Identität und Sprache: Er? Sie? Dazwischen!
Schweden mal wieder ganz weit vorne: Im Wörterbuch des Landes steht nun ganz offiziell das geschlechtsneutrale Personalpronomen „hen“.
Kivi wünscht sich einen Hund. So viel ist klar. Aber ist Kivi nun ein Junge oder ein Mädchen? Diese Frage erregt in Schweden seit 2012 die Gemüter – seit Jasper Lundquist sein Kinderbuch „Kivi und der Monsterhund“ veröffentlichte und das Kind durchgängig mit dem Pronomen „hen“ bezeichnete – was übersetzt weder „er“ noch „sie“ heißt.
Lundquist war der erste Autor, der diese Mischform aus den schwedischen Wörtern „han“ (er) und „hon“ (sie) in einem Buch verwendete. Geschlechterrollen sprachlich aufzubrechen – das machte „Kivi und der Monsterhund“ zum Kultbuch in Schweden, stieß eine Debatte an und steht dafür, dass Schweden auch sprachlich zukunftweisend ist.
Denn ab sofort steht das geschlechtsneutrale Fürwörter „hen“ auch im „Schwedischen Wörterbuch“, dem schwedischen Äquivalent des Duden, dessen jüngste Ausgabe am Mittwoch erscheint. Damit wird das Pronomen Teil der offiziellen Wortliste Schwedens – und ein jahrzehntelanger Kampf unter Sprachwissenschaftlern beendet. Bereits in den 1960er Jahren empfahlen Linguisten geschlechtsneutralisierende Sprachgestaltung als Grundvoraussetzung für Chancengleichheit und Gleichberechtigung.
Entschieden hat die Aufnahme die Schwedische Akademie, ein halbstaatlicher Wissenschaftsrat, bereits im Sommer 2014. International bekannt ist die Akademie, weil sie die Literaturnobelpreisträger verkündet.
Gedöns ist Umwelt, ist, was wir essen, wie wir reden, uns kleiden.
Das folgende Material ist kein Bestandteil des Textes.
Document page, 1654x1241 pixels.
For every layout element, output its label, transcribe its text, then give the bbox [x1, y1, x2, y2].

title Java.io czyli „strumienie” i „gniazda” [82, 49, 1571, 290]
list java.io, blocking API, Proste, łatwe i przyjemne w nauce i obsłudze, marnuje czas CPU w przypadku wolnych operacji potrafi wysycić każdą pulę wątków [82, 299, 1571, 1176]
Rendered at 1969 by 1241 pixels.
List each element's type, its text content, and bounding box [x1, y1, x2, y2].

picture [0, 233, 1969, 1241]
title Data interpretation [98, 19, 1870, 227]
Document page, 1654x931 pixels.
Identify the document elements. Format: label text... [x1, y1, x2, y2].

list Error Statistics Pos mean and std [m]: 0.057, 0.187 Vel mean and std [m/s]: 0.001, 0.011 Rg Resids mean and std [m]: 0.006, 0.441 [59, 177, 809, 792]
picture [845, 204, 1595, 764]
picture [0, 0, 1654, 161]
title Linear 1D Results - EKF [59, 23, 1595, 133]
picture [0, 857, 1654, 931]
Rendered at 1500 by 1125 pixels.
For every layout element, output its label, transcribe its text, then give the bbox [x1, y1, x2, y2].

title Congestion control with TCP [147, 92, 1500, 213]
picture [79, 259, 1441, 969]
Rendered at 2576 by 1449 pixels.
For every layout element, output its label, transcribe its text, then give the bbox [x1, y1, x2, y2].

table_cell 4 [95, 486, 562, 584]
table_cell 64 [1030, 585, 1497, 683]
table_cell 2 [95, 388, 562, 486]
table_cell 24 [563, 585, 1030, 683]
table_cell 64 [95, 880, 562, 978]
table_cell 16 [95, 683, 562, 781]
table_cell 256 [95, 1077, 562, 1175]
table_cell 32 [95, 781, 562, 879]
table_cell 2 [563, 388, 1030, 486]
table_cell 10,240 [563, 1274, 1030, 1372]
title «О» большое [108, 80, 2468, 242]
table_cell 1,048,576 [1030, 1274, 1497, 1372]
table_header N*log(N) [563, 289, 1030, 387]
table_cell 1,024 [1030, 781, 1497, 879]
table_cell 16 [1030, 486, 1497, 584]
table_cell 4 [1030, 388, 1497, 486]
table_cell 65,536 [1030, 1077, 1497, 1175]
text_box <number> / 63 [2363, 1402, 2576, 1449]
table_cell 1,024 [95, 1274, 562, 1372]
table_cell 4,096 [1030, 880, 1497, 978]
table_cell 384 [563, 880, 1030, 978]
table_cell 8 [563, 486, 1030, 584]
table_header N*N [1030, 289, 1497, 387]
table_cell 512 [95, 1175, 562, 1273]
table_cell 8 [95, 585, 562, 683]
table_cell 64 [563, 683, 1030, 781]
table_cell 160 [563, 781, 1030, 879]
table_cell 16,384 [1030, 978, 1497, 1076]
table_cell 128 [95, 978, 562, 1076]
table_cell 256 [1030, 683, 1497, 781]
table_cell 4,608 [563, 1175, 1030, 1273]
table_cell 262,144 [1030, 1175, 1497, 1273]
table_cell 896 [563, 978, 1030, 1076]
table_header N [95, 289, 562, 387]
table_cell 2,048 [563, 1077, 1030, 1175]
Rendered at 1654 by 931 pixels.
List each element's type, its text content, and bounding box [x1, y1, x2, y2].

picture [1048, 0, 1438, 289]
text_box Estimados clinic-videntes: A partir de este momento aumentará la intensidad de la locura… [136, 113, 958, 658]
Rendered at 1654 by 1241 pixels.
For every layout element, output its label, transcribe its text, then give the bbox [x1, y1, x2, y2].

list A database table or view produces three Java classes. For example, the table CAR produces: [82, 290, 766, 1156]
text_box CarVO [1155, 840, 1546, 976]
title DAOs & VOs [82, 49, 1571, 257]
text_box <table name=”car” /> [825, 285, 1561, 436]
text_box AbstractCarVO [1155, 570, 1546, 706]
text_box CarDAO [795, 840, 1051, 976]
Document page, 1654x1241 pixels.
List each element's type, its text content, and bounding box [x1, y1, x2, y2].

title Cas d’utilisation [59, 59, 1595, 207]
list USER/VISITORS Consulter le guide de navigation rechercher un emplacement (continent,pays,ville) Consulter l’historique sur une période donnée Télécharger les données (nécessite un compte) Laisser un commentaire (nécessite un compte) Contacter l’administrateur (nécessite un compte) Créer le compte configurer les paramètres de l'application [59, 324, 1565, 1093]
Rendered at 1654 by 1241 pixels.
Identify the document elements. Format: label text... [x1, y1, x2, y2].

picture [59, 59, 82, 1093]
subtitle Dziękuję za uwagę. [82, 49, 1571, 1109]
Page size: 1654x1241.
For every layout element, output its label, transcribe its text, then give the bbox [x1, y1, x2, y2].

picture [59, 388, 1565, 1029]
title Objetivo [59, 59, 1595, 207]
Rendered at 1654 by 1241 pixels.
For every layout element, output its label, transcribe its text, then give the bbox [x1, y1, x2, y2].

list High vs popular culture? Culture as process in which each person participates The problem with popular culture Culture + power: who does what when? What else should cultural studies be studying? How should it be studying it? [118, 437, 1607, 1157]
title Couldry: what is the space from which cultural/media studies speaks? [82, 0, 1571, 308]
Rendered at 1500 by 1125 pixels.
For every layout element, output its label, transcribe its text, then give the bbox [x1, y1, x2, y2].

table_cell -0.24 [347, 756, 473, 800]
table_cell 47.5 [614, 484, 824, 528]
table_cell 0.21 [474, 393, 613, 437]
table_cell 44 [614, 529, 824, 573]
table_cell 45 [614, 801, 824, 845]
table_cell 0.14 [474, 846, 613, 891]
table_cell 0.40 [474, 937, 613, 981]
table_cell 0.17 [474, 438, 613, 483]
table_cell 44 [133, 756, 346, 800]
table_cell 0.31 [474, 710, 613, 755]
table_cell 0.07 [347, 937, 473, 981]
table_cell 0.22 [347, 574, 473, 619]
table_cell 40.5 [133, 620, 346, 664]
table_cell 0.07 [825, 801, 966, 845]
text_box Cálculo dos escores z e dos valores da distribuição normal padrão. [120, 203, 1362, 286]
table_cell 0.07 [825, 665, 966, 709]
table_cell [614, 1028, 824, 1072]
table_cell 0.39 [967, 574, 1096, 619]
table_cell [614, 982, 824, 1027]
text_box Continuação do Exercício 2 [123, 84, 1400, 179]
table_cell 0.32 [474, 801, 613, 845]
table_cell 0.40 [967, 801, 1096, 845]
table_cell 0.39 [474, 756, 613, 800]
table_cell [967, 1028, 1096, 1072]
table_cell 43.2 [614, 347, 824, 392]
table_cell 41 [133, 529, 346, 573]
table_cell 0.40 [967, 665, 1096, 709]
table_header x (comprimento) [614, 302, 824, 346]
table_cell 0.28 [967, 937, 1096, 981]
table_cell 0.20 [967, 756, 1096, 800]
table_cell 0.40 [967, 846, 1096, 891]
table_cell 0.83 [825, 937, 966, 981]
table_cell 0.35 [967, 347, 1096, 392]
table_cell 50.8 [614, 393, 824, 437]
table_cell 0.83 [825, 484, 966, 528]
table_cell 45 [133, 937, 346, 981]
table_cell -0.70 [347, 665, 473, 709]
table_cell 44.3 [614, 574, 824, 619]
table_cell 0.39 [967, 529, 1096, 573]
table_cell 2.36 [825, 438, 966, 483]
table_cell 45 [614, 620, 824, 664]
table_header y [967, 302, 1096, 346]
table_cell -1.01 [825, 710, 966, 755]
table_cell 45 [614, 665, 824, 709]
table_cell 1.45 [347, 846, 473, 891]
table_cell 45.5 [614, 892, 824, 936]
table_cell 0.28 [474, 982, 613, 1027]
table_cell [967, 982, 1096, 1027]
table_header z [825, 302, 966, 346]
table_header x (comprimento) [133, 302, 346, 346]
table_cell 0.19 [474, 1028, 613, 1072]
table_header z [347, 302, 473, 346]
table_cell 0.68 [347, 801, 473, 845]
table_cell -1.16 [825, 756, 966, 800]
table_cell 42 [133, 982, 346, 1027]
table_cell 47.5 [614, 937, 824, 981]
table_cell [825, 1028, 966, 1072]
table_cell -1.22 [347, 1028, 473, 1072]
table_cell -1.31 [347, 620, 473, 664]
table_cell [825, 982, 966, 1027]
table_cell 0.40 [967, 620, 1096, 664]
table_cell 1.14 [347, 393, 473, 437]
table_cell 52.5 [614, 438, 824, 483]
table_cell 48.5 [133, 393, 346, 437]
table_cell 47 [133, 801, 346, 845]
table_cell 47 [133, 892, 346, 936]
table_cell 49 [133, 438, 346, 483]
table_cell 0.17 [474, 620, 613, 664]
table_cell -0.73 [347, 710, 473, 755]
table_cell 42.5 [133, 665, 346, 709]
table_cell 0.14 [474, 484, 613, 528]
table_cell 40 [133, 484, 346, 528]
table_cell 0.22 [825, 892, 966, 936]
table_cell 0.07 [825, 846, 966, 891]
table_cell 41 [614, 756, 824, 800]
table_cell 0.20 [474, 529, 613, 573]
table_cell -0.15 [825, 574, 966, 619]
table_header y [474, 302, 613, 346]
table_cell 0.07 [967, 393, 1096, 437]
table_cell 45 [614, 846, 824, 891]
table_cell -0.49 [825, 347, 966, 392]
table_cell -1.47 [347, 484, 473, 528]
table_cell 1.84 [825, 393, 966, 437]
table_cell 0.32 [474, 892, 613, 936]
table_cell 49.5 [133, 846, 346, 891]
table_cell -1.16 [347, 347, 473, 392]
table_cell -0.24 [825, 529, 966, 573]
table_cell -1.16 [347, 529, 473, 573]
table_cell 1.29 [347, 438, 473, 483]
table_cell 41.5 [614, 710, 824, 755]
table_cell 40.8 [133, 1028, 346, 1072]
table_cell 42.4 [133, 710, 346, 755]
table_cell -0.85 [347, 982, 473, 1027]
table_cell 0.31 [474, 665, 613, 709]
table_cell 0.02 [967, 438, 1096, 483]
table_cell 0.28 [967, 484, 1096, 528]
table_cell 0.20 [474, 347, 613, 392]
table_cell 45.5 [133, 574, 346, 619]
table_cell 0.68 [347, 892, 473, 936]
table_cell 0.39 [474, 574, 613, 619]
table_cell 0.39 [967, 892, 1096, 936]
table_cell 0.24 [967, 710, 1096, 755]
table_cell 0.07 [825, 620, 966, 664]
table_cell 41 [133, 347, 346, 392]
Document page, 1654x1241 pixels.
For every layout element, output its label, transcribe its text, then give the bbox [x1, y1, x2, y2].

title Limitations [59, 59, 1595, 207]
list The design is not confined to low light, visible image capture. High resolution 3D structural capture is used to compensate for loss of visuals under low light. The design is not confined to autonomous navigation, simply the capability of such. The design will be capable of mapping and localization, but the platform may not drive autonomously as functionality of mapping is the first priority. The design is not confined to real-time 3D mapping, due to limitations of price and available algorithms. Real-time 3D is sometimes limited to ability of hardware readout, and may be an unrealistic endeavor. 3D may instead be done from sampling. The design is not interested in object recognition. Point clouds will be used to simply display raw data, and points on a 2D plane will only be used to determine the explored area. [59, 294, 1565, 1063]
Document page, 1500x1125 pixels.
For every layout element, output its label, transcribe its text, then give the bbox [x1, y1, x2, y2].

Wie wir wohnen, lernen, lieben, arbeiten. Kinder sind Gedöns, Homos, Ausländer, Alte. Tiere sowieso. Alles also jenseits der „harten Themen“. Die taz macht drei Wochen Gedöns, jeden Tag vier Seiten. Am Kiosk, eKiosk oder direkt im Probe-Abo. Und der Höhepunkt folgt dann am 25. April: der große Gedöns-Kongress in Berlin, das taz.lab 2015.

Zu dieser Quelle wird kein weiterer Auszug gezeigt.